= Beginning of Section =

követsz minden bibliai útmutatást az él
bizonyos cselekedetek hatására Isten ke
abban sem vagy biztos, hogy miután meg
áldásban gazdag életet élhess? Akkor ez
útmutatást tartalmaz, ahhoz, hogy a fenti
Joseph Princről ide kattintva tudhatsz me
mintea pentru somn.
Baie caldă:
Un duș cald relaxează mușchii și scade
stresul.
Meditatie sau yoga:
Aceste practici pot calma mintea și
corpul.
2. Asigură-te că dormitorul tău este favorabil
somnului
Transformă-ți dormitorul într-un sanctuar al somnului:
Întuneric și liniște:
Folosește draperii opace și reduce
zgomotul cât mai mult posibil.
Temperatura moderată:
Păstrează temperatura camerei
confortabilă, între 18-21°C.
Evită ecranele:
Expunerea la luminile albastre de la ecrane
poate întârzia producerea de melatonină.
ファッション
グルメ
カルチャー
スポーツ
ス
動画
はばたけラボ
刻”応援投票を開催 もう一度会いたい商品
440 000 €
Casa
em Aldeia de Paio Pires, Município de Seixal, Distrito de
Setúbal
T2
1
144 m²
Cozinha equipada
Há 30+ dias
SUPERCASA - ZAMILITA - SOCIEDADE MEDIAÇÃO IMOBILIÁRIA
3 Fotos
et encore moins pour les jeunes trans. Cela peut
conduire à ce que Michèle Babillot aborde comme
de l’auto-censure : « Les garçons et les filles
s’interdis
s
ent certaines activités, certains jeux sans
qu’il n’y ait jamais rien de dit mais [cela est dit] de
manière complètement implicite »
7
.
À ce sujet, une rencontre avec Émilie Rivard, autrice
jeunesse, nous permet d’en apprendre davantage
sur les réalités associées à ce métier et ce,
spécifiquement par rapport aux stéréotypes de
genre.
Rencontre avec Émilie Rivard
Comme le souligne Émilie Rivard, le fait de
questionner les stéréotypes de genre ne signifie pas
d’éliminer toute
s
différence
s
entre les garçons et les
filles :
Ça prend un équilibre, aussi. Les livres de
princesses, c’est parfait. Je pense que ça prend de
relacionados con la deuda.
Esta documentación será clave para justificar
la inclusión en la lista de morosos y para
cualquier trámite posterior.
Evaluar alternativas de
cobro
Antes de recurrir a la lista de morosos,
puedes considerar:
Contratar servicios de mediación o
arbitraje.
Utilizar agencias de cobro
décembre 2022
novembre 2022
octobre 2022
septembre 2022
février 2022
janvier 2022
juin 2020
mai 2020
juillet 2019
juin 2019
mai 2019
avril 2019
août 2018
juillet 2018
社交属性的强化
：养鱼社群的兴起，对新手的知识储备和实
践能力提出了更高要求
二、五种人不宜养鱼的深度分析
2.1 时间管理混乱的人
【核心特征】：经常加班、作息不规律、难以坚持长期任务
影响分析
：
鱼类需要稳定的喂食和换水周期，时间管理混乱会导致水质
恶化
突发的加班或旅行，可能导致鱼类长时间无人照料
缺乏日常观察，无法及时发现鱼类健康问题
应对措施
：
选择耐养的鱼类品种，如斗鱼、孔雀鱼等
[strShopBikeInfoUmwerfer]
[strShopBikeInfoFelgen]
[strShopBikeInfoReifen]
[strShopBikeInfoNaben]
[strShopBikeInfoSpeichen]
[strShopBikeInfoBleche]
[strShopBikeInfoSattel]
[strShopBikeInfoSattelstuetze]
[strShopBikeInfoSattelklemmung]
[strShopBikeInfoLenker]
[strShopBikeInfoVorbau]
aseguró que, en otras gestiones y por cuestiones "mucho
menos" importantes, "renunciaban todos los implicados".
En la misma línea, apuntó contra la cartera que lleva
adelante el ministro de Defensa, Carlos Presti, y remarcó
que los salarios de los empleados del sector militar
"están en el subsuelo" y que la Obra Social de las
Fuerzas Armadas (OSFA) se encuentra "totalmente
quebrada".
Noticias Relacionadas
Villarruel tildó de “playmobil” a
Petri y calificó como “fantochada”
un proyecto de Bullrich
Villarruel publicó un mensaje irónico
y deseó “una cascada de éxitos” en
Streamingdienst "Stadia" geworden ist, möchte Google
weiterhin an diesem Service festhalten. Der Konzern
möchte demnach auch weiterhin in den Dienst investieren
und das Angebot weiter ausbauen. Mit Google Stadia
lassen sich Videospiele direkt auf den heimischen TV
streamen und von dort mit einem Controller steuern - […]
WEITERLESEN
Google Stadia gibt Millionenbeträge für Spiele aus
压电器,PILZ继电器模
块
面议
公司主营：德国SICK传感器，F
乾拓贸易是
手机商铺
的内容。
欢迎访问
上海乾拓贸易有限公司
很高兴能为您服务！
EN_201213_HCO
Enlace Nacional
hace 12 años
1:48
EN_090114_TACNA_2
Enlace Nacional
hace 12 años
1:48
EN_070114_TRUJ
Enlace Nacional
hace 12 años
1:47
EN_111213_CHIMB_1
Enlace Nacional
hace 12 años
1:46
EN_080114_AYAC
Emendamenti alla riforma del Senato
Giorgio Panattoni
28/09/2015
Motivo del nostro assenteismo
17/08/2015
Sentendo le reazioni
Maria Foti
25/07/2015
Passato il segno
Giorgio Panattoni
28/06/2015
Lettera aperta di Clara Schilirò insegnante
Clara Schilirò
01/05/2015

= End of Section =

What is being asked | Set all of the material down once more, unchanged.

Solution to this task |
követsz minden bibliai útmutatást az él
bizonyos cselekedetek hatására Isten ke
abban sem vagy biztos, hogy miután meg
áldásban gazdag életet élhess? Akkor ez
útmutatást tartalmaz, ahhoz, hogy a fenti
Joseph Princről ide kattintva tudhatsz me
mintea pentru somn.
Baie caldă:
Un duș cald relaxează mușchii și scade
stresul.
Meditatie sau yoga:
Aceste practici pot calma mintea și
corpul.
2. Asigură-te că dormitorul tău este favorabil
somnului
Transformă-ți dormitorul într-un sanctuar al somnului:
Întuneric și liniște:
Folosește draperii opace și reduce
zgomotul cât mai mult posibil.
Temperatura moderată:
Păstrează temperatura camerei
confortabilă, între 18-21°C.
Evită ecranele:
Expunerea la luminile albastre de la ecrane
poate întârzia producerea de melatonină.
ファッション
グルメ
カルチャー
スポーツ
ス
動画
はばたけラボ
刻”応援投票を開催 もう一度会いたい商品
440 000 €
Casa
em Aldeia de Paio Pires, Município de Seixal, Distrito de
Setúbal
T2
1
144 m²
Cozinha equipada
Há 30+ dias
SUPERCASA - ZAMILITA - SOCIEDADE MEDIAÇÃO IMOBILIÁRIA
3 Fotos
et encore moins pour les jeunes trans. Cela peut
conduire à ce que Michèle Babillot aborde comme
de l’auto-censure : « Les garçons et les filles
s’interdis
s
ent certaines activités, certains jeux sans
qu’il n’y ait jamais rien de dit mais [cela est dit] de
manière complètement implicite »
7
.
À ce sujet, une rencontre avec Émilie Rivard, autrice
jeunesse, nous permet d’en apprendre davantage
sur les réalités associées à ce métier et ce,
spécifiquement par rapport aux stéréotypes de
genre.
Rencontre avec Émilie Rivard
Comme le souligne Émilie Rivard, le fait de
questionner les stéréotypes de genre ne signifie pas
d’éliminer toute
s
différence
s
entre les garçons et les
filles :
Ça prend un équilibre, aussi. Les livres de
princesses, c’est parfait. Je pense que ça prend de
relacionados con la deuda.
Esta documentación será clave para justificar
la inclusión en la lista de morosos y para
cualquier trámite posterior.
Evaluar alternativas de
cobro
Antes de recurrir a la lista de morosos,
puedes considerar:
Contratar servicios de mediación o
arbitraje.
Utilizar agencias de cobro
décembre 2022
novembre 2022
octobre 2022
septembre 2022
février 2022
janvier 2022
juin 2020
mai 2020
juillet 2019
juin 2019
mai 2019
avril 2019
août 2018
juillet 2018
社交属性的强化
：养鱼社群的兴起，对新手的知识储备和实
践能力提出了更高要求
二、五种人不宜养鱼的深度分析
2.1 时间管理混乱的人
【核心特征】：经常加班、作息不规律、难以坚持长期任务
影响分析
：
鱼类需要稳定的喂食和换水周期，时间管理混乱会导致水质
恶化
突发的加班或旅行，可能导致鱼类长时间无人照料
缺乏日常观察，无法及时发现鱼类健康问题
应对措施
：
选择耐养的鱼类品种，如斗鱼、孔雀鱼等
[strShopBikeInfoUmwerfer]
[strShopBikeInfoFelgen]
[strShopBikeInfoReifen]
[strShopBikeInfoNaben]
[strShopBikeInfoSpeichen]
[strShopBikeInfoBleche]
[strShopBikeInfoSattel]
[strShopBikeInfoSattelstuetze]
[strShopBikeInfoSattelklemmung]
[strShopBikeInfoLenker]
[strShopBikeInfoVorbau]
aseguró que, en otras gestiones y por cuestiones "mucho
menos" importantes, "renunciaban todos los implicados".
En la misma línea, apuntó contra la cartera que lleva
adelante el ministro de Defensa, Carlos Presti, y remarcó
que los salarios de los empleados del sector militar
"están en el subsuelo" y que la Obra Social de las
Fuerzas Armadas (OSFA) se encuentra "totalmente
quebrada".
Noticias Relacionadas
Villarruel tildó de “playmobil” a
Petri y calificó como “fantochada”
un proyecto de Bullrich
Villarruel publicó un mensaje irónico
y deseó “una cascada de éxitos” en
Streamingdienst "Stadia" geworden ist, möchte Google
weiterhin an diesem Service festhalten. Der Konzern
möchte demnach auch weiterhin in den Dienst investieren
und das Angebot weiter ausbauen. Mit Google Stadia
lassen sich Videospiele direkt auf den heimischen TV
streamen und von dort mit einem Controller steuern - […]
WEITERLESEN
Google Stadia gibt Millionenbeträge für Spiele aus
压电器,PILZ继电器模
块
面议
公司主营：德国SICK传感器，F
乾拓贸易是
手机商铺
的内容。
欢迎访问
上海乾拓贸易有限公司
很高兴能为您服务！
EN_201213_HCO
Enlace Nacional
hace 12 años
1:48
EN_090114_TACNA_2
Enlace Nacional
hace 12 años
1:48
EN_070114_TRUJ
Enlace Nacional
hace 12 años
1:47
EN_111213_CHIMB_1
Enlace Nacional
hace 12 años
1:46
EN_080114_AYAC
Emendamenti alla riforma del Senato
Giorgio Panattoni
28/09/2015
Motivo del nostro assenteismo
17/08/2015
Sentendo le reazioni
Maria Foti
25/07/2015
Passato il segno
Giorgio Panattoni
28/06/2015
Lettera aperta di Clara Schilirò insegnante
Clara Schilirò
01/05/2015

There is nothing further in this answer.